Extrait fourni>
-------------------------

La
Chauve-souris
(Die
Fledermaus) (1874)
de Johann Strauss fils,
livret de Richard Genée et Karl Haffner
d’après Das
Gefängnis (‘La Prison’ 1851) de Röderich Benedix,
pièce adaptée
en France par Meilhac et Halévy sous le titre Le Réveillon (1872)
Opéra de
Marseille, 29 décembre
L’ŒUVRE
Textes drôles pour drôle de contexte
Die
Fledermaus, en français ‘La Chauve-souris’ dans
le dernier tiers du XIXe siècle, a fait un plaisant va et vient
entre Vienne et Paris qui se disputent alors, pacifiquement, la place de
capitale musicale de l’Europe, à peine trois ans après l’écrasement du Second
Empire français par les Prussiens qui ont créé le Second Reich, l’Empire
germanique dont est dépossédée l’Autriche, encore indépendante mais englobée
dans la Confédération des états de langue allemande.
Malgré ce contexte politique peu
favorable aux échanges avec l’autre rive du Rhin, les fameux duettistes
librettistes Meilhac et Halévy décident d’adapter vingt ans après, une pièce berlinoise
comique de 1851, Das Gefängnis (‘La Prison’) de Röderich Benedix (1811-1873), sans que le patriotisme français
exacerbé par l’annexion allemande de l’Alsace et la Lorraine ne suscite
l’opprobre revanchard contre ce qui devient leur Réveillon (1872) puisé
aux sources honnies, qui voue Wagner et l’Allemagne aux gémonies. Mais, créée à
Vienne en 1874 Die Fledermaus, la version musicale viennoise de Strauss tirée des deux
pièces, donnée
en 1877 à Paris sous le titre La Tzigane, ne rencontre aucun succès sans doute à cause de ses
origines germaniques douteuses. Il faudra attendre 1904 pour que la célèbre
opérette trouve un écho favorable en France, les tensions franco-germaniques à
peine peut-être un peu apaisées, avant d’exploser encore dix ans plus tard avec
la Grande Guerre.
Compositeur
Du compositeur, Johann Strauss (1825-1899), il est
impossible que l’on ignore, sinon le nom, la musique : il signe Le Beau Danube bleu, la plus célèbre des
valses viennoises, mais ses autres valses ont fait
le tour et tourner le monde : Sang viennois, la Valse
de l'Empereur, Aimer,
boire et chanter, Histoires
de la forêt viennoise, etc. Musiques soyeuses,
joyeuses, vivantes, toutes associées, pour les Viennois, à la joie de vivre
dans cette capitale encore heureuse qui s’étourdit en rose pendant le crépuscule
morose et la proche fin tragique de l’Empire des Habsbourg et de l’Autriche. Ce n’est pas, pour rien qu’on
appelle « Roi de la valse » ce
Johann Strauss II, car il est fils de Johann Strauss I, dit le Père, et ses
frères Josef et Eduard sont
également compositeurs, mais lui, Johann II sera le plus célèbre de la famille.

-------------------------

Données enregistrées>
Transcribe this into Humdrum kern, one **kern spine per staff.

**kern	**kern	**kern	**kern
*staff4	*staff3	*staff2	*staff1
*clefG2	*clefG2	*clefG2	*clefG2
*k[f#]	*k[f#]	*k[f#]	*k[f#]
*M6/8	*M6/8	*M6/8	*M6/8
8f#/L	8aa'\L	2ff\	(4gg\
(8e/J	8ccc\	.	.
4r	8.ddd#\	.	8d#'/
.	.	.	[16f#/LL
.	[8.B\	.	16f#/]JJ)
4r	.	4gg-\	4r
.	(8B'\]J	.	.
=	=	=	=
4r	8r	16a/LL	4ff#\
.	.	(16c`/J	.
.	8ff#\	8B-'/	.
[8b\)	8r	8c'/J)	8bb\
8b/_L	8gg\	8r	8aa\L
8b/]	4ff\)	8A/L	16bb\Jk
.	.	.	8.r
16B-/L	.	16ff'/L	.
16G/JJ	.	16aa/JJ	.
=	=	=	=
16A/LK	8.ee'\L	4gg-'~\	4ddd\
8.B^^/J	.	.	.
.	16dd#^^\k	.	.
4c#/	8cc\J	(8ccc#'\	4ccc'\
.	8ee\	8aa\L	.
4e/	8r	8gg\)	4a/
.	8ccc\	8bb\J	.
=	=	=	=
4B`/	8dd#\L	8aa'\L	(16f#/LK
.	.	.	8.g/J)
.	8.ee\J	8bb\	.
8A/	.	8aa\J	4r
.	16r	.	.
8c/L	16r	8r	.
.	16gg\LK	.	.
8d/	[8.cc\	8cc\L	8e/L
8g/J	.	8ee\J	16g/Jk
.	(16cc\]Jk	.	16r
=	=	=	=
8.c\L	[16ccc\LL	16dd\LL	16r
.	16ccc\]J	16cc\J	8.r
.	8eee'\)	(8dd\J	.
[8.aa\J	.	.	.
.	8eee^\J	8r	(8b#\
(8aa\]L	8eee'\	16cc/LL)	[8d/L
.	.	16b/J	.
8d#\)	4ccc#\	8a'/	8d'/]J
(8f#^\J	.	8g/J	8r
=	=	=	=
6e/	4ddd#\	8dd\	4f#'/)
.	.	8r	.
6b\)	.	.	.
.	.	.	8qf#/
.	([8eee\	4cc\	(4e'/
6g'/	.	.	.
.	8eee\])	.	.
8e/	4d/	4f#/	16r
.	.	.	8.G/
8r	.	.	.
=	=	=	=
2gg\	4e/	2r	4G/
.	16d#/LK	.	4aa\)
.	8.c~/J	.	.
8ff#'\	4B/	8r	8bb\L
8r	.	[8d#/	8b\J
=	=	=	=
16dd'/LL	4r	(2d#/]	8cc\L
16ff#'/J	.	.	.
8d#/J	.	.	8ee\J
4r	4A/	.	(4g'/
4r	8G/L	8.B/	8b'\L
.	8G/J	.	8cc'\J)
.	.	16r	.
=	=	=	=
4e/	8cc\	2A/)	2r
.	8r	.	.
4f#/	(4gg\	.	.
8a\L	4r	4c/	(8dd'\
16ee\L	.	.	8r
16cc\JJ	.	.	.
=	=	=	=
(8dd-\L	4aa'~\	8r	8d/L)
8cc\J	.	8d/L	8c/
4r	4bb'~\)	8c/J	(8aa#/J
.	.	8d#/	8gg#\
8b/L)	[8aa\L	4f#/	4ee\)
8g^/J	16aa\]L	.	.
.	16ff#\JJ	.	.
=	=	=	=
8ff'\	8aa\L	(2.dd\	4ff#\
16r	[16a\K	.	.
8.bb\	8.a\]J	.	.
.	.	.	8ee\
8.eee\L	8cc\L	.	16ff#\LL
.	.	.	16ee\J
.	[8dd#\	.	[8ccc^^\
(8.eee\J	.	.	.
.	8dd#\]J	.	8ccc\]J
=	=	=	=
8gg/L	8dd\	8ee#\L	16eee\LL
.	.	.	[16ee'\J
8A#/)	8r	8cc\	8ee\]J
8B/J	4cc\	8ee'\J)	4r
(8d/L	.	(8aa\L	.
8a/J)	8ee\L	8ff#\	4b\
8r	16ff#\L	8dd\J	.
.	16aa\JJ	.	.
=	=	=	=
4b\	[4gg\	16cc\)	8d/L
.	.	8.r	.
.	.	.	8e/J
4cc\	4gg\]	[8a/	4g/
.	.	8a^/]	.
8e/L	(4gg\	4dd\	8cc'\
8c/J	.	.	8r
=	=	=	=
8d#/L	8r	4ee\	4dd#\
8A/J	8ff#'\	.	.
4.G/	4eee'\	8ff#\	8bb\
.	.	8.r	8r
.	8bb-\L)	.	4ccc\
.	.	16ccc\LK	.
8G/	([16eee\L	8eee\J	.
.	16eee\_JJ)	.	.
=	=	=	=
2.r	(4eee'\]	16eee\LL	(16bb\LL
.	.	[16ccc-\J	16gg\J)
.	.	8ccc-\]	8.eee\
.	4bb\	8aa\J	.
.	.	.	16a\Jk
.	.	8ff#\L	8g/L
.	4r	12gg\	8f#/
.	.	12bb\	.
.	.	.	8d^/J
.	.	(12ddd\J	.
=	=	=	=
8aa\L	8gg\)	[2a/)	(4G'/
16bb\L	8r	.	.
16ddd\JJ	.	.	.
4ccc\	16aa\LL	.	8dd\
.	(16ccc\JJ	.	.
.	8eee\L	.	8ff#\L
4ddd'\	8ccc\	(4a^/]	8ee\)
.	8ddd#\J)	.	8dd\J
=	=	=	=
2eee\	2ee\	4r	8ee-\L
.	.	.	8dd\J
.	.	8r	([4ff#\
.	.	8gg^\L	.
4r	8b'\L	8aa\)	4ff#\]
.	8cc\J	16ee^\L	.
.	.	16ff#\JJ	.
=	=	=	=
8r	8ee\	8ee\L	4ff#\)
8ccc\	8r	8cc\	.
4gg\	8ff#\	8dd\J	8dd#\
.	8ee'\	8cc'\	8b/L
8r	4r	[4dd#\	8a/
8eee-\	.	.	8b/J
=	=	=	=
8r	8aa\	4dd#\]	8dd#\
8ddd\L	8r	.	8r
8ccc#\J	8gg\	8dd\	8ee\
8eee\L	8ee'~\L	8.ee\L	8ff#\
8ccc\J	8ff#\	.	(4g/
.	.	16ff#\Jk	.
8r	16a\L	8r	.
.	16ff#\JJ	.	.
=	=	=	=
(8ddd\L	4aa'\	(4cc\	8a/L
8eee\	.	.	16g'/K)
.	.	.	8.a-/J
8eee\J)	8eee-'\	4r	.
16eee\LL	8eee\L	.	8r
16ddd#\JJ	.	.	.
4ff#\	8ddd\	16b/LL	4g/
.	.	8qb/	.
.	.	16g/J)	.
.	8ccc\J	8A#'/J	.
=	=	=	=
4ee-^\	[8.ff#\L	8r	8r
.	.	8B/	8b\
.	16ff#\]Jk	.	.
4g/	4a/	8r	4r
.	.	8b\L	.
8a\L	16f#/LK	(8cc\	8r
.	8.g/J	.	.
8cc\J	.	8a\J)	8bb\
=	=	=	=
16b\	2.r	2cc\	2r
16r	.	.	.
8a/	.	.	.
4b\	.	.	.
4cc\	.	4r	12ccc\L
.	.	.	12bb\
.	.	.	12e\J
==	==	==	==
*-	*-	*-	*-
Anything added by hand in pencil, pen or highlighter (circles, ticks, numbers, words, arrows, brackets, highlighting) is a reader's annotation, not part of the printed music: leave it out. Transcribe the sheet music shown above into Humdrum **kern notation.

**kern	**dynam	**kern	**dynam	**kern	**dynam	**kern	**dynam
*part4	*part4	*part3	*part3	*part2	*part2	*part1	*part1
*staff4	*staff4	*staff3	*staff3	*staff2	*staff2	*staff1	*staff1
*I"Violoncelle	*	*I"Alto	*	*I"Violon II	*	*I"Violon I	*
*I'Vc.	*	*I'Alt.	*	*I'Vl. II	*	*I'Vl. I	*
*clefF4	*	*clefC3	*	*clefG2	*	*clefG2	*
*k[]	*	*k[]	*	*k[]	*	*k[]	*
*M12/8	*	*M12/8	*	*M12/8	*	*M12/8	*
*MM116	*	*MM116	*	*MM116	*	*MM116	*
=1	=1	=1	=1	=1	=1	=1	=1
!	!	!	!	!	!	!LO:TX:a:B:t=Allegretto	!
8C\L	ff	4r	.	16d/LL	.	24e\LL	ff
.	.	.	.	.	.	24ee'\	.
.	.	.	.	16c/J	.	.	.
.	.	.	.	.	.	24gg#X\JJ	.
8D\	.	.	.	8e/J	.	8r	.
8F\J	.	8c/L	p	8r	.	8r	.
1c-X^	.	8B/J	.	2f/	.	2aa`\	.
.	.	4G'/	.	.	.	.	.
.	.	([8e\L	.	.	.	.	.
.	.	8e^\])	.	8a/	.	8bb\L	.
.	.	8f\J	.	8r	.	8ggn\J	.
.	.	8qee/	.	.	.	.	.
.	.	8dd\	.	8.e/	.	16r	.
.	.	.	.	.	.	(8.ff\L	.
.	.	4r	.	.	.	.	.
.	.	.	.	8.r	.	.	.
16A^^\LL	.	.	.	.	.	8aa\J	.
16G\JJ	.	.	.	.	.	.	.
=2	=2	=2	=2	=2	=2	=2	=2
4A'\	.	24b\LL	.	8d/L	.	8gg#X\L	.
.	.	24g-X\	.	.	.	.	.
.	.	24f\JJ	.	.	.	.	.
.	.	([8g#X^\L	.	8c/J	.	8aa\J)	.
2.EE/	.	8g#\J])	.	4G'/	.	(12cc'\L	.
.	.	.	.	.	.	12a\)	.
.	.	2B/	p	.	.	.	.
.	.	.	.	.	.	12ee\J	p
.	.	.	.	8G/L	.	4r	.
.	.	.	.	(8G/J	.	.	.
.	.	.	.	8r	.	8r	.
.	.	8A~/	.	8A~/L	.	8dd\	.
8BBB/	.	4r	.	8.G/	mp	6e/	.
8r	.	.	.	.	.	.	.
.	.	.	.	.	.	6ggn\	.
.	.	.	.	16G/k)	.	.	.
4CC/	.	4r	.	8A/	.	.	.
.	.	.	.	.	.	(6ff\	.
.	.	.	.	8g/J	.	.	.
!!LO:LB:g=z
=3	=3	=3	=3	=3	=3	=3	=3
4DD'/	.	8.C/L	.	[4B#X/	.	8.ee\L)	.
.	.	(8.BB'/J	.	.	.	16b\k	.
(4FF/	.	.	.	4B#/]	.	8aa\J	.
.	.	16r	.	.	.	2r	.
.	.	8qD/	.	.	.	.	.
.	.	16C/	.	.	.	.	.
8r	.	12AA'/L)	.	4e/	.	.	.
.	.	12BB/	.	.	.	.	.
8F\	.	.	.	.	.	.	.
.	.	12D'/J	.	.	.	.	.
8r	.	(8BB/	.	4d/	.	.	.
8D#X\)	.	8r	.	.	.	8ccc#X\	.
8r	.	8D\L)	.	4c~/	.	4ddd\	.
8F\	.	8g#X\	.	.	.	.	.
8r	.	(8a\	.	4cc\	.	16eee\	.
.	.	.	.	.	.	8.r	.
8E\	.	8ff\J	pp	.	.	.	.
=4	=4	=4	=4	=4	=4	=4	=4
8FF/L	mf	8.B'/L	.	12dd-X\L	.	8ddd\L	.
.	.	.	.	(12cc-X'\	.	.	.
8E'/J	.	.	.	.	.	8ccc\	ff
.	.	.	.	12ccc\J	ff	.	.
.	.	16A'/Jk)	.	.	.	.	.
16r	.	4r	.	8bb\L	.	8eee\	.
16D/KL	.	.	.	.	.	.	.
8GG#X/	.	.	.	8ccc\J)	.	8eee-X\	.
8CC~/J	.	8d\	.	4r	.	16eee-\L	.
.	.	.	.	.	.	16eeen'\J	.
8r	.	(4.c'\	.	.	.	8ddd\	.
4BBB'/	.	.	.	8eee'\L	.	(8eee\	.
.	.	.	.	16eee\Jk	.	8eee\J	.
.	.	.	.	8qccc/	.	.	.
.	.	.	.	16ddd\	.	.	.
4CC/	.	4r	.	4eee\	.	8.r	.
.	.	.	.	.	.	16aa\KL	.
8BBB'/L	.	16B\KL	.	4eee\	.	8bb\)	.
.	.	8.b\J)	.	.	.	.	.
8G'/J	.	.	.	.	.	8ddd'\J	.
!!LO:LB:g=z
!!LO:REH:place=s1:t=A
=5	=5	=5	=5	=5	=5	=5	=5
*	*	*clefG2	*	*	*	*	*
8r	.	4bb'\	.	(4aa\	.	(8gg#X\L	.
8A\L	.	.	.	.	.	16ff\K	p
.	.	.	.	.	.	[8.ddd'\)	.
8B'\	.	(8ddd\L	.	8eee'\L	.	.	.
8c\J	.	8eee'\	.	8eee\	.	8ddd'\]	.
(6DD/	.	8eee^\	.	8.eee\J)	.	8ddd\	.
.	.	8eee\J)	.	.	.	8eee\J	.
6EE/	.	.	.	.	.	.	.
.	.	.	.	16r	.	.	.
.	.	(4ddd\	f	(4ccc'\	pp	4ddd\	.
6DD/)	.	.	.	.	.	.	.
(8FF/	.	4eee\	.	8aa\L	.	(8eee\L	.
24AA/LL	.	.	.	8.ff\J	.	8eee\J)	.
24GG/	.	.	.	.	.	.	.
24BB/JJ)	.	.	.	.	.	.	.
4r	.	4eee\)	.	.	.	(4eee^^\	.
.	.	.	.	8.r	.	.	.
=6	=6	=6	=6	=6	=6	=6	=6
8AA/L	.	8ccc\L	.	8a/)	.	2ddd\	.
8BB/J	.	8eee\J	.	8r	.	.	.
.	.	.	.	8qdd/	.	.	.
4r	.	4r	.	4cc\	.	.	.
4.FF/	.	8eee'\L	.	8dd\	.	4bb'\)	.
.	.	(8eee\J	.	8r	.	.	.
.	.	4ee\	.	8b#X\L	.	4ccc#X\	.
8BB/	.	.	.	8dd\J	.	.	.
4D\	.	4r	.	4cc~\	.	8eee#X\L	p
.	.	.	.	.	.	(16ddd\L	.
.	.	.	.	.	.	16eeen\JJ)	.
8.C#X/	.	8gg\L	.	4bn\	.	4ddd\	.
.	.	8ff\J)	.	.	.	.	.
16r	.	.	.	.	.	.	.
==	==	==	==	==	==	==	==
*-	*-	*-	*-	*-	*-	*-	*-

-------------------------

Consigne 1>
Pour chacune des affirmations suivantes, indiquez par oui ou par non si elle s'accorde avec le texte sur La Chauve-souris, et citez à l'identique les mots du texte qui tranchent. (a) La version de Strauss donnée à Paris en 1877 sous le titre La Tzigane obtient un grand succès. (b) Johann Strauss II signe Le Beau Danube bleu. (c) La pièce de Röderich Benedix date de 1851.
Consigne 2>
Rédigez en un paragraphe la suite du texte sur La Chauve-souris, après sa dernière phrase.

Réponse 1>
(a) Non : « ne rencontre aucun succès ».
(b) Oui : « il signe Le Beau Danube bleu, la plus célèbre des valses viennoises ».
(c) Oui : « une pièce berlinoise comique de 1851 ».

Réponse 2>
Et pourtant, son tyrannique de père, qui voulait faire de lui un employé de
banque, lui refusait l’accès à la musique. Ce n’est que grâce à l’aide de sa
mère qu’il étudie clandestinement le piano et ce père parti de la maison et le
divorce consommé, il pourra librement s’adonner à la musique, éclipser père et
frères et devenir le plus célèbre de la famille Strauss. Un autre célèbre
compositeur aussi d’opérettes, Oscar
Straus (1870-1954), enlèvera un
s final à son nom pour n’être pas confondu avec l’illustre dynastie qui le
précède.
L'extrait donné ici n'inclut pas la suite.